▶ [COMPLETE THE FOLLOWING]:
1 > Name every software library or toolkit that the automatic differentiation chapter cites as being built around autodiff.
2 > Resume the chapter on automatic differentiation and optimization after its closing sentence about R and Python.

▶ [DOCUMENT EXTRACT]:
========================

Chapter 10 Automatic differentiation and optimisation

Many problems in computational statistics involve search or optimisation of a complicated function over a high dimensional space. These problems can be addressed more efficiently if information of the derivatives or gradients of the function are available as these reveal important information of the local shape of the function.

Function and its tangent defined by the derivative.

Figure 10.1: Function and its tangent defined by the derivative.

This chapter introduces automatic differentiation which can be used to compute derivatives easily, exactly and efficiently.

Automatic differentiation (autodiff) is at the heart of many modern software libraries and toolkits for machine learning as well as statistics such as TensorFlow, Torch and PyTorch as well as Stan. There is unfortunately no good automatic differentiation toolkit for R at the moment, so one has to use other languages such as Python instead.

========================

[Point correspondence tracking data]
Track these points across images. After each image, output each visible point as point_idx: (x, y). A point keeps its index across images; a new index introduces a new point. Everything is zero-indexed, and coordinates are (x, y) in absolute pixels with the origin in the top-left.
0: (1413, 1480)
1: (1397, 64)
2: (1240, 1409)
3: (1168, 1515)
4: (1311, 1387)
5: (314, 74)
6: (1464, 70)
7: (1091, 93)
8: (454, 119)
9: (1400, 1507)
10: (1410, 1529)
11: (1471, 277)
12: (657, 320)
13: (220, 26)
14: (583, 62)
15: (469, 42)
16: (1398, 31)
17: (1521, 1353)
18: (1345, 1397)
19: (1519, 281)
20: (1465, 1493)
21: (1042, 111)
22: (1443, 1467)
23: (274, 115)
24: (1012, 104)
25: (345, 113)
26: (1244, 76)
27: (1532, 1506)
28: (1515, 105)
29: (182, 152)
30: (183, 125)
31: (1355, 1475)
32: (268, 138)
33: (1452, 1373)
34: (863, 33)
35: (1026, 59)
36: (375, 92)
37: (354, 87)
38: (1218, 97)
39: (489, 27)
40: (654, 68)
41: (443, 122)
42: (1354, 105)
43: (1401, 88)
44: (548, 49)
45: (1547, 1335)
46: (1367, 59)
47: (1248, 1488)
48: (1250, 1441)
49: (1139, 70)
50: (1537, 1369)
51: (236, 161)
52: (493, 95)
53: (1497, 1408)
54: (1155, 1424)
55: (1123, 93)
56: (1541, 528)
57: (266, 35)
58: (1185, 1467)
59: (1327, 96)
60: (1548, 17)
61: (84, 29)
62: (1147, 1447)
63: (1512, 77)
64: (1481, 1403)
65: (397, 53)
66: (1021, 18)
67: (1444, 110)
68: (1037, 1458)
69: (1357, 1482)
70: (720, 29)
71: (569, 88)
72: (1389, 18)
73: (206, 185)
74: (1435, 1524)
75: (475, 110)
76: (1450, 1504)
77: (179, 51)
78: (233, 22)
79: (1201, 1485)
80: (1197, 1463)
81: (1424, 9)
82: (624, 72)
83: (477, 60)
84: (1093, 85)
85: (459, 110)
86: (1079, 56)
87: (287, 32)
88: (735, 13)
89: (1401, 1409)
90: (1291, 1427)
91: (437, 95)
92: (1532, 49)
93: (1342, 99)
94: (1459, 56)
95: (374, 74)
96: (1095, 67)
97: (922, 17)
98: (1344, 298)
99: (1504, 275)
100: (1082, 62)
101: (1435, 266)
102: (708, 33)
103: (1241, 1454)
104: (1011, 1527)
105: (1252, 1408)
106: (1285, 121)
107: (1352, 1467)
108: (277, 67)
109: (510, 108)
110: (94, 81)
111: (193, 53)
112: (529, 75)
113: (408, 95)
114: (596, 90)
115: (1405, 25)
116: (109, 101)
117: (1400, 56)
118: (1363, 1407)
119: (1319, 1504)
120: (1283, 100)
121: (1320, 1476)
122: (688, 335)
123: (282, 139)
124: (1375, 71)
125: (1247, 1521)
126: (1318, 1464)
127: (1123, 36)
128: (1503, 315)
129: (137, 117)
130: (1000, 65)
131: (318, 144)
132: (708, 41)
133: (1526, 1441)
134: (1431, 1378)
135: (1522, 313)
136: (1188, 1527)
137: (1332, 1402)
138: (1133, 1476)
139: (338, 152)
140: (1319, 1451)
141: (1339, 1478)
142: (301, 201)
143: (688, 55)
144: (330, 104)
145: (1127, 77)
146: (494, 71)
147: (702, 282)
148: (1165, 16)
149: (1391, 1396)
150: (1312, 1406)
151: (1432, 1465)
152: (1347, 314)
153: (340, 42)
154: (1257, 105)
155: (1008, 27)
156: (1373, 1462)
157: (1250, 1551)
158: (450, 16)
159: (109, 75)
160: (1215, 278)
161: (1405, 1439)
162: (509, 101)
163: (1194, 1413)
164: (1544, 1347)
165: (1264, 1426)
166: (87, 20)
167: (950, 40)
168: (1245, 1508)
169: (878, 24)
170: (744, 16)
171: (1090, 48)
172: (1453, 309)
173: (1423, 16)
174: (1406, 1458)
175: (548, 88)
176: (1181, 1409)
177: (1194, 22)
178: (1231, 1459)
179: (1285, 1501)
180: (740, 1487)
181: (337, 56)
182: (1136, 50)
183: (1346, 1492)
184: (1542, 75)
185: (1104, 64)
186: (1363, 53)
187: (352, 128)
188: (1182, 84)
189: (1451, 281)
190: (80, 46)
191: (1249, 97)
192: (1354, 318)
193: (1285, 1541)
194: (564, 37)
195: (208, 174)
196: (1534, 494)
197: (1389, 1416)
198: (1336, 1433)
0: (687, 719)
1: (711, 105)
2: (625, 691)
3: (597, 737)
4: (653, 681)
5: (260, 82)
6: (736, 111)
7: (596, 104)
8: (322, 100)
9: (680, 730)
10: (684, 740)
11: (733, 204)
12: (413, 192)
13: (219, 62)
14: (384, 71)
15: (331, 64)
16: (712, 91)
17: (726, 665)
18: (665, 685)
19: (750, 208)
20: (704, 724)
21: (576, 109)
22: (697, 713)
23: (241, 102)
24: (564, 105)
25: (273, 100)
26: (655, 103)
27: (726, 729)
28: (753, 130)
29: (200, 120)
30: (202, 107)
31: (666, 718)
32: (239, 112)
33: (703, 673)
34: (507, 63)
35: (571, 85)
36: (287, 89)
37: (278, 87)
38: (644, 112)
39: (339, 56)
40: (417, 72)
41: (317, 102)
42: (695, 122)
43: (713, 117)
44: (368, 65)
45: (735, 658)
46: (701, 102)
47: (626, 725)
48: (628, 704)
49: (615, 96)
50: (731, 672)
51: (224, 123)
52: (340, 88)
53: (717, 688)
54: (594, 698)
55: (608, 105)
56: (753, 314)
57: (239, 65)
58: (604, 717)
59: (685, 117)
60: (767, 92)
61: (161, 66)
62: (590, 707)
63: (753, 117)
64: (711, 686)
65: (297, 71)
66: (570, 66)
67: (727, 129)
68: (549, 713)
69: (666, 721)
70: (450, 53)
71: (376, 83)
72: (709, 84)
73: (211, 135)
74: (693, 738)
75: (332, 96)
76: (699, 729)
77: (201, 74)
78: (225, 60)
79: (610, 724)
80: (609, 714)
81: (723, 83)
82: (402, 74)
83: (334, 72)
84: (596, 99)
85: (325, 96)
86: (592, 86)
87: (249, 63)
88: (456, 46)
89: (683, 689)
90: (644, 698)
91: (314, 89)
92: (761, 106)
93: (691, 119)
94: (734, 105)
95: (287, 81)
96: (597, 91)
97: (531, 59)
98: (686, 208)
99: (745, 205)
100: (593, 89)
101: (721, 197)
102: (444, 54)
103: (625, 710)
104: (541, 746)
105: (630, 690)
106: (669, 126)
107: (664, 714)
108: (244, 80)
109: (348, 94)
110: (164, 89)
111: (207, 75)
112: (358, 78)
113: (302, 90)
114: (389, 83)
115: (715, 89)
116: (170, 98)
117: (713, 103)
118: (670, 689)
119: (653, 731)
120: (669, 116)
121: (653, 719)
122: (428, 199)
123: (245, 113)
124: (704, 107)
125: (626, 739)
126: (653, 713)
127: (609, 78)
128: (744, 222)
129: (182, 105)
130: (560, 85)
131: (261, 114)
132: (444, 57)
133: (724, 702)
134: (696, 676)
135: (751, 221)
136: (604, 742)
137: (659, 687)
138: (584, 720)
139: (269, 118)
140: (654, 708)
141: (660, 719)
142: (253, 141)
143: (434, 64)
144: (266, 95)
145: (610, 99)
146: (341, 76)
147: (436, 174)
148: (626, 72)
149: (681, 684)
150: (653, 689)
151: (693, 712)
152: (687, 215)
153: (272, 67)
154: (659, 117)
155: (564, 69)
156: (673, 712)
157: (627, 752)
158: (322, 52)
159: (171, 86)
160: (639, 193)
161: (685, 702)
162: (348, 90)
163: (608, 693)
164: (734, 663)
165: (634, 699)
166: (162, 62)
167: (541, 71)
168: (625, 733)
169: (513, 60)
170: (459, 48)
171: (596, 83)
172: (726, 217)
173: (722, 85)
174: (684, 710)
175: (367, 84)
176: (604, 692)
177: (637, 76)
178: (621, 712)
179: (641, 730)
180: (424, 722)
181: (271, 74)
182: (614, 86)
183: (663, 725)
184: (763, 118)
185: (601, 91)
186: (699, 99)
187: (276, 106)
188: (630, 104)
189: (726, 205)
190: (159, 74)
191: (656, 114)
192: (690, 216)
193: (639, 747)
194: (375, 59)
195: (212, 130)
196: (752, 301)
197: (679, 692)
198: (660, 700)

========================

▶ [RESULTS FOR THE EXERCISE]:
1 > TensorFlow, Torch, PyTorch, Stan

2 >
10.1 Derivatives of multivariate functions \(f : \mathbb{R}^n \rightarrow \mathbb{R}^m\)

When \(m=1\) and \(n > 1\), the \(n\)-dimensional vector of partial derivatives measuring the change of the function in each coordinate direction is called the gradient and denoted \[ \nabla f(x) = \left( \frac{\partial f}{\partial x_1}, \dots, \frac{\partial f}{\partial x_n} \right). \] Geometrically the gradient is a vector pointing to the direction where the function grows the fastest.

When both \(n,m > 1\), the \(m \times n\) matrix of partial derivatives is called the Jacobian matrix \(\mathbf{J}\), satisfying \[ J_{ij} = \frac{\partial f_i}{\partial x_j}. \] Geometrically the Jacobian matrix defines a mapping which is locally the best linear approximation of \(f\).

When \(m=1\) and \(n > 1\), we can also define an \(n \times n\) matrix \(\mathbf{H}\) of second derivatives called the Hessian matrix, with \[ H_{ij} = \frac{\partial^2 f}{\partial x_i \partial x_j}. \] Geometrically the Hessian matrix defines the curvature of the function at a point, and it is especially important in interpreting the shape of the function when \(\nabla f(x) = 0\).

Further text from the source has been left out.